House Republicans could reach the 218 seats they need to flip the chamber. As of Saturday night, CBS News estimated Republicans would win at least 214 seats, while Democrats were projected to win at least 210 seats.
Republicans are ahead in several prominent races. Still, there are some upsets afoot for Democrats, and CBS News predicted Saturday night that Democrats had flipped Washington state’s 3rd Congressional District, a seat the GOP preferred to hold.
There are currently 11 races that have not been called, and 10 of those seats are considered “battlefield”. Of those remaining on the field, five were rated as “flips,” two in the “likely Democrat” category, one as “leaning Democrat” and two as “leaning Republican.”
Democratic strategists working on this round of House elections say it will take a “miracle,” but Democrats have a possible path to retaining the majority.
They then had to win at least 8 of the remaining 11 seats.
Of California’s nine undeclared and contested races (California’s 3rd, 9th, 13th, 22nd, 27th, 41st, 45th, 47th, and 49th), three “leaned Republican.” “.
For Republicans, California could help them get to the brink of winning the majority if their candidates hold on to their lead.
Mitchell said that for Democrats to have any chance of keeping the House, they must win the 22nd, 27th and 41st districts, all of which are carried by a Republican incumbent.
“If the Democrats win all three races in California, then think that the possibility increases that the Democrats can take the House of Representatives. But if the Democrats lose one of those three, the odds go down, they lose two of those three, the door. closes,” Mitchell said.
Sarah Chamberlain, president of the Main Street Partnership, a Republican group that works with more moderate House Republicans, said she is confident that Republicans David Valadao and Ken Calvert will fill their seats.
Republicans are also leading in another tough race, Colorado’s 3rd District, where GOP Rep.
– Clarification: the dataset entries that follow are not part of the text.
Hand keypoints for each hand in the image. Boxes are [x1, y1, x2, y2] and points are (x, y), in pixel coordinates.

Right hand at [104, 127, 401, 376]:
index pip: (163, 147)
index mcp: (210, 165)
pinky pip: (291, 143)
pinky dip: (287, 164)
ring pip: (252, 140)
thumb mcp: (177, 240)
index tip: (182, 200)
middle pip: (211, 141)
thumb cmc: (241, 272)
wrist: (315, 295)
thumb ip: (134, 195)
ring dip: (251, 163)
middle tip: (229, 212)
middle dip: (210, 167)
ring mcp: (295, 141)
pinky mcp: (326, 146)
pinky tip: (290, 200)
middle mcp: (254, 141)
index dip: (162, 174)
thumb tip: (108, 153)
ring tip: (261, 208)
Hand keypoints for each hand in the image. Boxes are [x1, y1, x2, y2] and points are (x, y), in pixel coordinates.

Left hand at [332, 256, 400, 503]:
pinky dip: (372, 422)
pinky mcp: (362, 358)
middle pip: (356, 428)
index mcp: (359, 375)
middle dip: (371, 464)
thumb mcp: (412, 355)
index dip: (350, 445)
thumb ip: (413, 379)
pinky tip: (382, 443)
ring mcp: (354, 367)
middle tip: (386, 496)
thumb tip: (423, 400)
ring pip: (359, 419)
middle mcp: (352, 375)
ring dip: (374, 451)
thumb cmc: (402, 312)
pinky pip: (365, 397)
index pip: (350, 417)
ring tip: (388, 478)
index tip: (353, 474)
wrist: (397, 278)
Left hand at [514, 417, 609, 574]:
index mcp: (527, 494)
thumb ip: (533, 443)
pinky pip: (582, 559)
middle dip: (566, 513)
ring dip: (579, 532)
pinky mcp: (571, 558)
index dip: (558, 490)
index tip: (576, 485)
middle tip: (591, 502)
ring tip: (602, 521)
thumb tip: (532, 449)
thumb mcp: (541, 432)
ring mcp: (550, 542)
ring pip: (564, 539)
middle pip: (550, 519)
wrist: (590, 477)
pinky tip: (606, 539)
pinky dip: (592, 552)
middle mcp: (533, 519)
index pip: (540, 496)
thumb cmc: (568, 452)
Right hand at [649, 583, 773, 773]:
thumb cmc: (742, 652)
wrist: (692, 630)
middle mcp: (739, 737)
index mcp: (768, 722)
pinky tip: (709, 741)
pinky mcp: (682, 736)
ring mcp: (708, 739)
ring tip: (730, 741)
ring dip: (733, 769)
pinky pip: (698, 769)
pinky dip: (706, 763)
Lauren Boebert leads by about 1,100 votes with 99 percent of the results.
Democratic incumbents were projected to win three seats in Nevada. Maine’s 2nd District and Alaska’s at-large district, two ranked-choice seats, leaned Democratic.
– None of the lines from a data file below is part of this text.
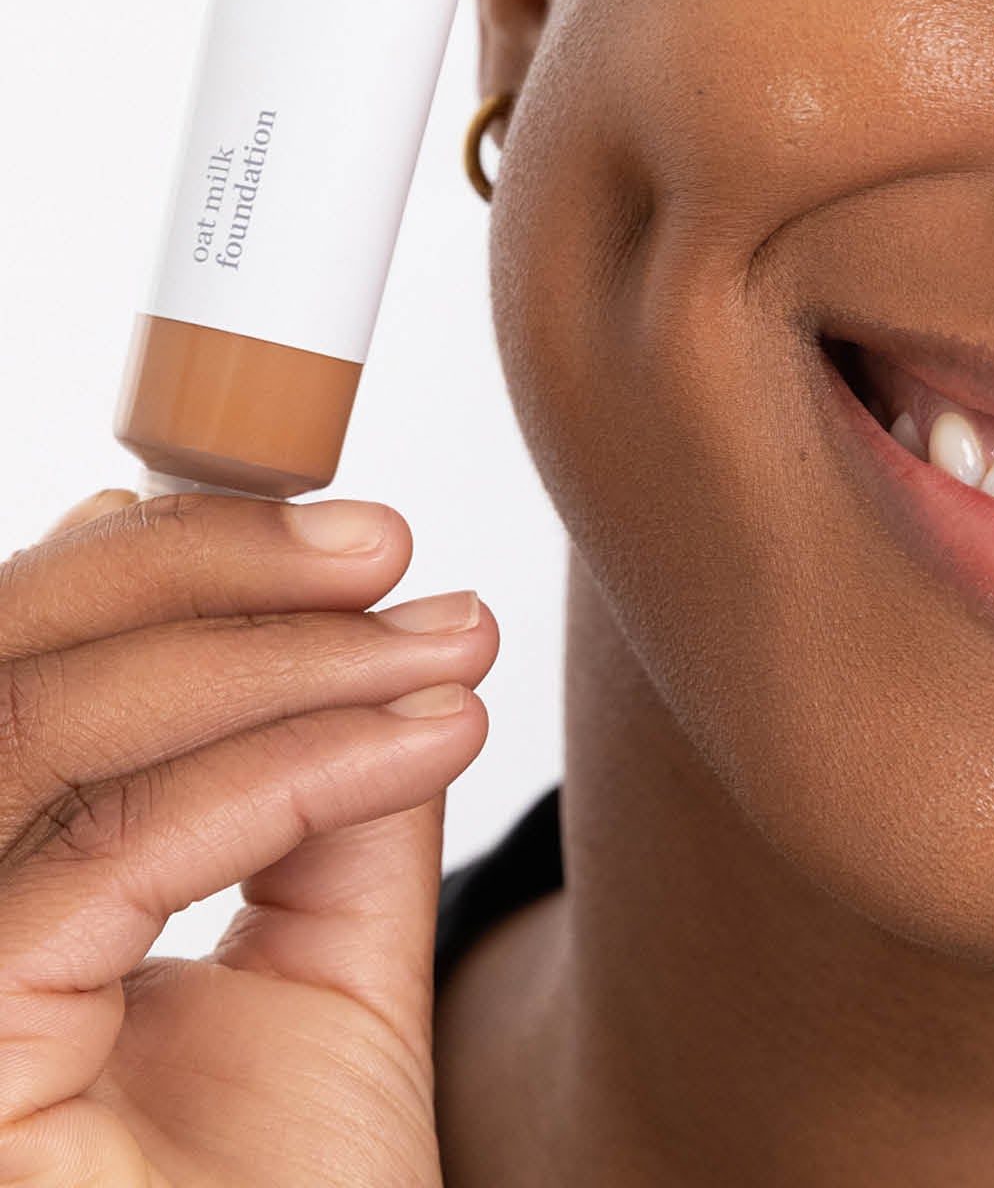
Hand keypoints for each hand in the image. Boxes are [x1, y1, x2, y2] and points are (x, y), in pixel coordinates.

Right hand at [0, 485, 498, 1185]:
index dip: (173, 570)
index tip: (354, 538)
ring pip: (44, 734)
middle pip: (11, 672)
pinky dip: (283, 772)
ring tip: (439, 640)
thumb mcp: (331, 968)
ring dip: (268, 658)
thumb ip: (328, 803)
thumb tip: (362, 621)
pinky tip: (425, 738)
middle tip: (388, 548)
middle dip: (206, 574)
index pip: (34, 676)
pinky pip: (109, 860)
“From the calculations we’ve done, I think it’s a foregone conclusion [that Republicans take the House]said Chamberlain. – But it will be very close. It will be just a few seats. And it shouldn’t have been, I mean, this should have been a landslide, honestly.”
In the primaries, Chamberlain’s group supported Republican candidates such as Rep. Peter Major of Michigan and Jamie Herrera-Beutler, House Republicans targeted by former President Donald Trump. Chamberlain argued that the moderate, mainstream candidates his caucus had chosen would be more competitive in the general election than the right-wing candidates who won them over and were on the ballot.
He said the issue of candidate quality, as well as the disconnect between Trump and the rest of the Republican establishment, is why control of the House remains so tight.
“I don’t think Trump is leaving,” Chamberlain said. “We just have to make better decisions with Trump. I think some of Trump’s nominees hurt us on Tuesday. And that’s why we have to work together as a party and move forward.”